* **REQUIREMENT 1**
According to the excerpt on fruit and vegetable intake and hypertension, up to what daily intake does the dose–response relationship extend?
* **REQUIREMENT 2**
Continue the excerpt on fruit and vegetable intake and hypertension from where it stops.

* **EXCERPT**
============================================================

Implications for research and practice

This meta-analysis provides a summary of the available evidence on fruit and vegetable consumption and risk of hypertension, and can be useful in further refining dietary guidelines given the global rise in hypertension prevalence. The results provide further support for dietary guidelines that recommend increasing the consumption of fruit and vegetables, and suggest a clear dose–response relationship with increasing intake up to 800 grams/day, which is consistent with data on other outcomes [9]. Clinicians can recommend an increased fruit and vegetable intake for patients with or at risk of hypertension (e.g., persons with overweight or obesity, or with type 2 diabetes) and the findings support recommendations to increase fruit and vegetable intake in the general population as well. Any further cohort studies should further investigate in more detail whether specific types of fruits and vegetables are particularly beneficial in reducing risk of hypertension. Previous studies have found substantial benefits of a high fruit and vegetable intake on the risk of coronary heart disease, stroke, cardiovascular disease overall and all-cause mortality, in addition to cancer [9], and the current findings of a benefit in relation to risk of hypertension is consistent with these findings.

============================================================

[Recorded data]
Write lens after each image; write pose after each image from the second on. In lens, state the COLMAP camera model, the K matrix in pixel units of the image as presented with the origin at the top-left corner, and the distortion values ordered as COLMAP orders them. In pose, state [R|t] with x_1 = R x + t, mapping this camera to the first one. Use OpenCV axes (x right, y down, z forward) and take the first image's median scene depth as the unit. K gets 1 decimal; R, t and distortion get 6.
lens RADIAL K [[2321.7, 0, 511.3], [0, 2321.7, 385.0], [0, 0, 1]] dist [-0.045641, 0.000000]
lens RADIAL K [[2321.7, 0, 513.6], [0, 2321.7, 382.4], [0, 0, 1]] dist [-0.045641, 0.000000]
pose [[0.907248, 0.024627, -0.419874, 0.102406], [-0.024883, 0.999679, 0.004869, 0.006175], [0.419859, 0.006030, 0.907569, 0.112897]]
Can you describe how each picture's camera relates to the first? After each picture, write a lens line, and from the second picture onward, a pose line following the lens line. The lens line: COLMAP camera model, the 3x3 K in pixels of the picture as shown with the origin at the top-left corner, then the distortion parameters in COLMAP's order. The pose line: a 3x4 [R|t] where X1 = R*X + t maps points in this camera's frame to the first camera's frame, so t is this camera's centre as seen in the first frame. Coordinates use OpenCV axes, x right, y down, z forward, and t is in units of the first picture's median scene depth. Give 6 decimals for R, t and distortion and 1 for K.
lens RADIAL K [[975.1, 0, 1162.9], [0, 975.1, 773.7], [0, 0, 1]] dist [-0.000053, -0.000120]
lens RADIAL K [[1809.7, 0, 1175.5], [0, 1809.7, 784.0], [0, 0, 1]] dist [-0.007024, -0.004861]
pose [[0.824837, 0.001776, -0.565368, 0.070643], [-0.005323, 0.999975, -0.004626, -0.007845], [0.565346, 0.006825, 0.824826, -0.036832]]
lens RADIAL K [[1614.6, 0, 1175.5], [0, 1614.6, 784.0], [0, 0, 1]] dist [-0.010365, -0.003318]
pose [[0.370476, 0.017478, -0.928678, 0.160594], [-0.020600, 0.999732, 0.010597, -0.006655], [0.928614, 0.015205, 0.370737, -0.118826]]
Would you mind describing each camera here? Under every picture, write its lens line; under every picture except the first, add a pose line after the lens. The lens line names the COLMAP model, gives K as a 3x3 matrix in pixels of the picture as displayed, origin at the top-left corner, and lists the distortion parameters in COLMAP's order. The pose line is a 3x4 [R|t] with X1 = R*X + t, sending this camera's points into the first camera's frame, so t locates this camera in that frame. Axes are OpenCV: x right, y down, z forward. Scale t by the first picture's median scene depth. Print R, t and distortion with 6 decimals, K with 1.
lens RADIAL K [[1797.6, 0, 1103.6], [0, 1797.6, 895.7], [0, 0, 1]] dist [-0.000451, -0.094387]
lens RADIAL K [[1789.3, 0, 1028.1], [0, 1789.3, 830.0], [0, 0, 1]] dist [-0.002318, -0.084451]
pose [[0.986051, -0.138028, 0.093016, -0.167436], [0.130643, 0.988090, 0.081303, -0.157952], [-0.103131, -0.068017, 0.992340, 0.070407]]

============================================================

* **REPLY 1**
Up to 800 grams/day.

* **REPLY 2**
Conclusion

This meta-analysis found that a high intake of fruit and vegetables combined and total fruits, but not total vegetables, was associated with reduced risk of hypertension, and supports dietary recommendation to increase the consumption of fruit and vegetables as part of strategies to prevent hypertension. The association appeared to be linear up to an intake of 800 grams per day for fruits and vegetables combined. Specific types of fruits and vegetables appeared to be beneficial including apples and pears, avocado, blueberries, raisins or grapes, broccoli, carrots, lettuce, and onions, while cantaloupe, potatoes, and Brussels sprouts were associated with increased risk, however, further cohort studies are needed before firm conclusions can be drawn regarding subtypes of fruits and vegetables.